▶ WHAT TO PRODUCE
Copy the records. Keep every line exactly as it is.

▶ DATA RECORDS
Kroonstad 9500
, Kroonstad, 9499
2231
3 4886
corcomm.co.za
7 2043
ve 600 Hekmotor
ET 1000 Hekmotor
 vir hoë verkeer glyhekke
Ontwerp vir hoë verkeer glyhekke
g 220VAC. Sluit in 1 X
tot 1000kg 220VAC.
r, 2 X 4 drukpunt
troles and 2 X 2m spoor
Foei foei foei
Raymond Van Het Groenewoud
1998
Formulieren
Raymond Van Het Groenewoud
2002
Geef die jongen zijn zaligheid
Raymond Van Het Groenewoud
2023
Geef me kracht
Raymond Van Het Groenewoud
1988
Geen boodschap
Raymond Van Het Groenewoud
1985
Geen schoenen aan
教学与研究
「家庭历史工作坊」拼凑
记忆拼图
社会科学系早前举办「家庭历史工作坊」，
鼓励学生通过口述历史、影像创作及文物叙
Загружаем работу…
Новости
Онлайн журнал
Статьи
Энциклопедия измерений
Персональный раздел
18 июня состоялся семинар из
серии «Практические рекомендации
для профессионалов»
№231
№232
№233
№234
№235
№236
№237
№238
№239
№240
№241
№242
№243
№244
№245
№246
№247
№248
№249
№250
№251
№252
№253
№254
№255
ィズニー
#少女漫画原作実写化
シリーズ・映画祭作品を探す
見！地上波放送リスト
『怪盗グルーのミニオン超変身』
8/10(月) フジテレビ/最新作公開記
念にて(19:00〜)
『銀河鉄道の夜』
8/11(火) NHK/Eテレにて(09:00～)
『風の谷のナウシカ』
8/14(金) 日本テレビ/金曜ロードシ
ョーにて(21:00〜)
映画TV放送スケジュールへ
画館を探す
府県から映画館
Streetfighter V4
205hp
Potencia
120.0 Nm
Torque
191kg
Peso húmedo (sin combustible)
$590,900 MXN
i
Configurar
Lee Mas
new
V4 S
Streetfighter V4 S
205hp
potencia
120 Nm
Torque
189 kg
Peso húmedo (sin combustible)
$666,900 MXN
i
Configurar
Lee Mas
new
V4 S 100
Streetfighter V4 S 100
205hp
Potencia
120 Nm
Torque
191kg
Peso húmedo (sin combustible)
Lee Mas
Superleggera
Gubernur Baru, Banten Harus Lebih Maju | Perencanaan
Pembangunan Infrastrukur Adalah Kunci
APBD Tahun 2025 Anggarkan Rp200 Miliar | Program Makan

▶ EXERCISE RESPONSE
Kroonstad 9500
, Kroonstad, 9499
2231
3 4886
corcomm.co.za
7 2043
ve 600 Hekmotor
ET 1000 Hekmotor
 vir hoë verkeer glyhekke
Ontwerp vir hoë verkeer glyhekke
g 220VAC. Sluit in 1 X
tot 1000kg 220VAC.
r, 2 X 4 drukpunt
troles and 2 X 2m spoor
Foei foei foei
Raymond Van Het Groenewoud
1998
Formulieren
Raymond Van Het Groenewoud
2002
Geef die jongen zijn zaligheid
Raymond Van Het Groenewoud
2023
Geef me kracht
Raymond Van Het Groenewoud
1988
Geen boodschap
Raymond Van Het Groenewoud
1985
Geen schoenen aan
教学与研究
「家庭历史工作坊」拼凑
记忆拼图
社会科学系早前举办「家庭历史工作坊」，
鼓励学生通过口述历史、影像创作及文物叙
Загружаем работу…
Новости
Онлайн журнал
Статьи
Энциклопедия измерений
Персональный раздел
18 июня состоялся семинар из
серии «Практические рекомендации
для профессионалов»
№231
№232
№233
№234
№235
№236
№237
№238
№239
№240
№241
№242
№243
№244
№245
№246
№247
№248
№249
№250
№251
№252
№253
№254
№255
ィズニー
#少女漫画原作実写化
シリーズ・映画祭作品を探す
見！地上波放送リスト
『怪盗グルーのミニオン超変身』
8/10(月) フジテレビ/最新作公開記
念にて(19:00〜)
『銀河鉄道の夜』
8/11(火) NHK/Eテレにて(09:00～)
『風の谷のナウシカ』
8/14(金) 日本テレビ/金曜ロードシ
ョーにて(21:00〜)
映画TV放送スケジュールへ
画館を探す
府県から映画館
Streetfighter V4
205hp
Potencia
120.0 Nm
Torque
191kg
Peso húmedo (sin combustible)
$590,900 MXN
i
Configurar
Lee Mas
new
V4 S
Streetfighter V4 S
205hp
potencia
120 Nm
Torque
189 kg
Peso húmedo (sin combustible)
$666,900 MXN
i
Configurar
Lee Mas
new
V4 S 100
Streetfighter V4 S 100
205hp
Potencia
120 Nm
Torque
191kg
Peso húmedo (sin combustible)
Lee Mas
Superleggera
Gubernur Baru, Banten Harus Lebih Maju | Perencanaan
Pembangunan Infrastrukur Adalah Kunci
APBD Tahun 2025 Anggarkan Rp200 Miliar | Program Makan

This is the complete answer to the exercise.